Supplied data:
◆ ◆ ◆ ◆
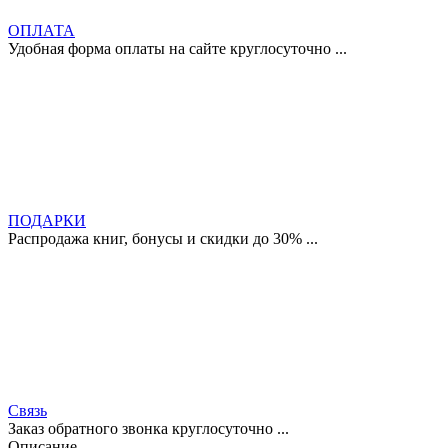
ОПЛАТА
Удобная форма оплаты на сайте круглосуточно ...
ПОДАРКИ
Распродажа книг, бонусы и скидки до 30% ...
Связь
Заказ обратного звонка круглосуточно ...
Описание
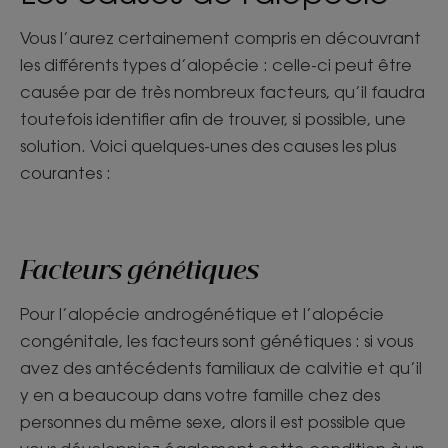
Vous l’aurez certainement compris en découvrant
les différents types d’alopécie : celle-ci peut être
causée par de très nombreux facteurs, qu’il faudra
toutefois identifier afin de trouver, si possible, une
solution. Voici quelques-unes des causes les plus
courantes :
Facteurs génétiques
Pour l’alopécie androgénétique et l’alopécie
congénitale, les facteurs sont génétiques : si vous
avez des antécédents familiaux de calvitie et qu’il
y en a beaucoup dans votre famille chez des
personnes du même sexe, alors il est possible que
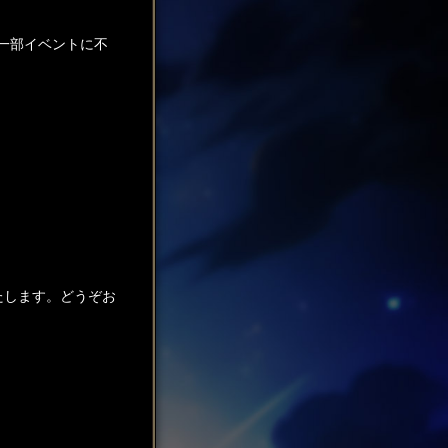
一部イベントに不
たします。どうぞお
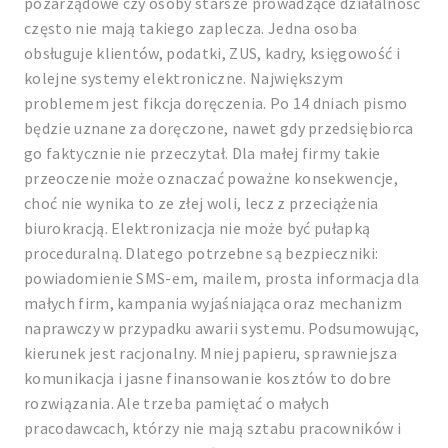
pozarządowe czy osoby starsze prowadzące działalność
często nie mają takiego zaplecza. Jedna osoba
obsługuje klientów, podatki, ZUS, kadry, księgowość i
kolejne systemy elektroniczne. Największym
problemem jest fikcja doręczenia. Po 14 dniach pismo
będzie uznane za doręczone, nawet gdy przedsiębiorca
go faktycznie nie przeczytał. Dla małej firmy takie
przeoczenie może oznaczać poważne konsekwencje,
choć nie wynika to ze złej woli, lecz z przeciążenia
biurokracją. Elektronizacja nie może być pułapką
proceduralną. Dlatego potrzebne są bezpieczniki:
powiadomienie SMS-em, mailem, prosta informacja dla
małych firm, kampania wyjaśniająca oraz mechanizm
naprawczy w przypadku awarii systemu. Podsumowując,
kierunek jest racjonalny. Mniej papieru, sprawniejsza
komunikacja i jasne finansowanie kosztów to dobre
rozwiązania. Ale trzeba pamiętać o małych
pracodawcach, którzy nie mają sztabu pracowników i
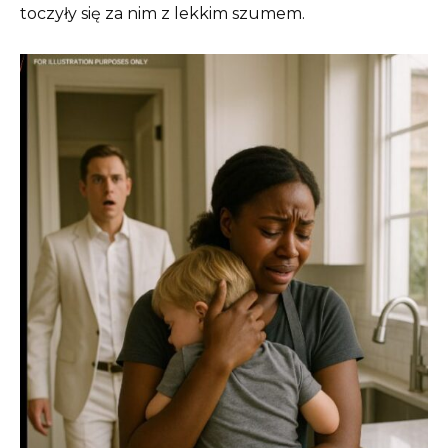
toczyły się za nim z lekkim szumem.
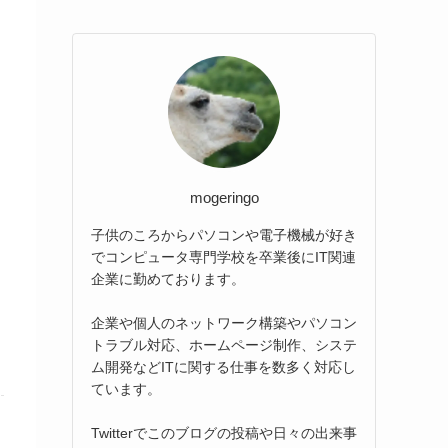
mogeringo
子供のころからパソコンや電子機械が好き
でコンピュータ専門学校を卒業後にIT関連
企業に勤めております。
企業や個人のネットワーク構築やパソコン
トラブル対応、ホームページ制作、システ
ム開発などITに関する仕事を数多く対応し
ています。
Twitterでこのブログの投稿や日々の出来事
◆ ◆ ◆ ◆
What is expected: Find every line in the items above that contains the word "alopécie", and copy each such line. Case counts, so uppercase and lowercase letters must match.

Result of this exercise:
les différents types d’alopécie : celle-ci peut être
Pour l’alopécie androgénétique et l’alopécie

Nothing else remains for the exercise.